Deciphering the causal link between gut microbiota and membranous nephropathy: insights into potential inflammatory mechanisms

Membranous nephropathy (MN), a leading cause of adult nephrotic syndrome and renal failure, has been linked to gut microbiota (GM) and their metabolites. However, direct causal relationships and therapeutic implications remain unclear. We utilized a comprehensive GWAS dataset that encompasses GM, metabolites, and MN through two-sample Mendelian randomization (MR) analyses, bidirectional MR evaluations, and detailed sensitivity tests. We identified strong causal associations between nine specific types of GM, including class Clostridia (OR = 1.816, 95%CI: 1.021–3.236, p = .042), class Melainabacteria (OR = 0.661, 95%CI: 0.439–0.996, p = .048), order Gastranaerophilales (OR = 0.689, 95%CI: 0.480–0.996, p = .044), genus Alistipes (OR = 0.480, 95%CI: 0.223–0.998, p = .049), genus Butyricicoccus (OR = 0.464, 95%CI: 0.216–0.995, p = .048), genus Butyrivibrio (OR = 0.799, 95%CI: 0.639–0.998, p = .048), genus Ruminococcaceae UCG003 (OR = 0.563, 95%CI: 0.362–0.877, p = .011), genus Streptococcus (OR = 0.619, 95%CI: 0.393–0.973, p = .038), and genus Oscillibacter (OR = 1.90, 95%CI: 1.06–3.40, p = .031). Additionally, the metabolite tryptophan also exhibited a significant causal influence on MN (OR = 0.852, 95%CI: 0.754–0.963, p = .010). Sensitivity and reverse MR analyses confirmed the robustness of these findings. Further exploration using gutMGene database suggests that GM may influence MN by affecting the release of inflammatory factors and modulating inflammatory pathways. This study offers a comprehensive understanding of the causal links between GM, their metabolites, and MN, which highlight potential pathways for developing new preventive and therapeutic strategies for this condition.

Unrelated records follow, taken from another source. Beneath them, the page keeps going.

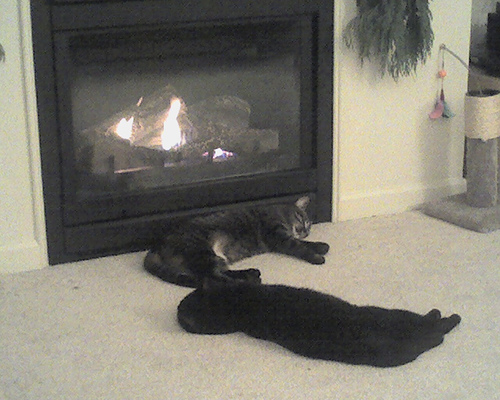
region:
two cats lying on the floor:
[119, 199, 456, 362]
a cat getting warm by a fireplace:
[143, 195, 330, 281]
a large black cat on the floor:
[166, 267, 450, 362]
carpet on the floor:
[16, 289, 179, 389]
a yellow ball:
[435, 65, 451, 77]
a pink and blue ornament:
[434, 90, 456, 123]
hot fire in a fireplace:
[111, 107, 197, 151]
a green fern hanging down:
[349, 0, 439, 73]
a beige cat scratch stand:
[431, 95, 498, 229]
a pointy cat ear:
[297, 195, 315, 209]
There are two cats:
[140, 189, 464, 366]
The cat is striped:
[141, 192, 328, 286]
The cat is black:
[177, 259, 460, 369]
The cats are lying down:
[144, 194, 461, 367]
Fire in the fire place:
[61, 25, 308, 197]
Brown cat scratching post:
[422, 40, 495, 232]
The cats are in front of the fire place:
[35, 8, 465, 372]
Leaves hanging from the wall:
[341, 2, 433, 77]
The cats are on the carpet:
[137, 196, 467, 366]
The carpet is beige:
[8, 189, 492, 397]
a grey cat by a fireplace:
[141, 190, 330, 287]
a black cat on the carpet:
[170, 272, 464, 372]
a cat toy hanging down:
[427, 42, 456, 121]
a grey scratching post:
[422, 86, 498, 237]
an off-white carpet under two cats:
[0, 211, 498, 399]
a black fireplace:
[42, 0, 338, 260]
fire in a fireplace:
[161, 94, 186, 150]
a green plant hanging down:
[342, 0, 434, 81]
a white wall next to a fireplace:
[336, 1, 474, 227]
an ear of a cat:
[294, 193, 314, 210]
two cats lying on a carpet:
[134, 178, 471, 365]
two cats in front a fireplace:
[20, 0, 467, 378]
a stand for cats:
[428, 39, 498, 229]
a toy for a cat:
[423, 38, 499, 145]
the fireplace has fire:
[33, 0, 329, 252]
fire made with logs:
[96, 82, 275, 165]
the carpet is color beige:
[5, 202, 499, 395]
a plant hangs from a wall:
[343, 0, 439, 85]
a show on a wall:
[410, 105, 461, 211]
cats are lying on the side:
[134, 182, 476, 379]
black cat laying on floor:
[197, 277, 402, 377]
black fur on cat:
[237, 289, 338, 351]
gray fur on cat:
[223, 223, 295, 258]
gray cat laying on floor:
[191, 215, 324, 243]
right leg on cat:
[282, 225, 334, 266]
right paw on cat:
[311, 251, 326, 265]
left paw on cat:
[314, 237, 333, 257]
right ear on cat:
[291, 188, 313, 210]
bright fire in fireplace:
[114, 88, 234, 153]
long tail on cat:
[145, 255, 227, 315]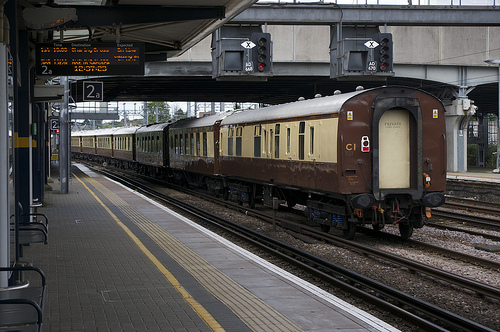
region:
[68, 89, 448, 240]
a brown and yellow passenger train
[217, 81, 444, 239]
the last car on a train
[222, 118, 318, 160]
a row of windows on a railroad car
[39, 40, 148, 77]
an overhead lighted sign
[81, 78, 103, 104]
a black sign with a white letter and number on it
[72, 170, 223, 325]
a yellow line painted on a platform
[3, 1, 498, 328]
a train station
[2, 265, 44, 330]
a black metal bench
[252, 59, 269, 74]
a bright red light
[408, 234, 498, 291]
a portion of the train track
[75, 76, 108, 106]
Platform identification number on ceiling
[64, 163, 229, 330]
Yellow platform warning line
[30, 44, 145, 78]
Illuminated train information sign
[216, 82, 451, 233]
Last car on passenger train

膜性肾病（Membranous Nephropathy, MN）是成人肾病综合征与肾衰竭的主要致病病因，其发病与肠道菌群（Gut Microbiota, GM）及其代谢产物密切相关，但二者间的直接因果关系及潜在治疗意义仍未明确。本研究采用涵盖肠道菌群、代谢产物与膜性肾病的综合全基因组关联研究（Genome-Wide Association Study, GWAS）数据集，通过双样本孟德尔随机化（Mendelian Randomization, MR）分析、双向MR评估以及细致的敏感性检验开展研究。本研究明确了9种特定肠道菌群类群与膜性肾病间的强因果关联，具体包括：梭菌纲（Clostridia）（比值比（Odds Ratio, OR）=1.816，95%置信区间（95% Confidence Interval, 95%CI）：1.021~3.236，P=0.042）、梅兰氏细菌纲（Melainabacteria）（OR=0.661，95%CI：0.439~0.996，P=0.048）、胃厌氧螺菌目（Gastranaerophilales）（OR=0.689，95%CI：0.480~0.996，P=0.044）、阿里茨菌属（Alistipes）（OR=0.480，95%CI：0.223~0.998，P=0.049）、丁酸球菌属（Butyricicoccus）（OR=0.464，95%CI：0.216~0.995，P=0.048）、丁酸弧菌属（Butyrivibrio）（OR=0.799，95%CI：0.639~0.998，P=0.048）、瘤胃球菌科UCG003属（Ruminococcaceae UCG003）（OR=0.563，95%CI：0.362~0.877，P=0.011）、链球菌属（Streptococcus）（OR=0.619，95%CI：0.393~0.973，P=0.038）以及摆动杆菌属（Oscillibacter）（OR=1.90，95%CI：1.06~3.40，P=0.031）。此外，代谢产物色氨酸（tryptophan）对膜性肾病也表现出显著的因果影响（OR=0.852，95%CI：0.754~0.963，P=0.010）。敏感性分析与反向MR分析证实了上述研究结果的稳健性。通过gutMGene数据库开展的进一步探索显示，肠道菌群或通过影响炎症因子释放、调控炎症通路来参与膜性肾病的发生发展。本研究全面阐明了肠道菌群、其代谢产物与膜性肾病之间的因果关联，为开发该疾病新型预防与治疗策略指明了潜在方向。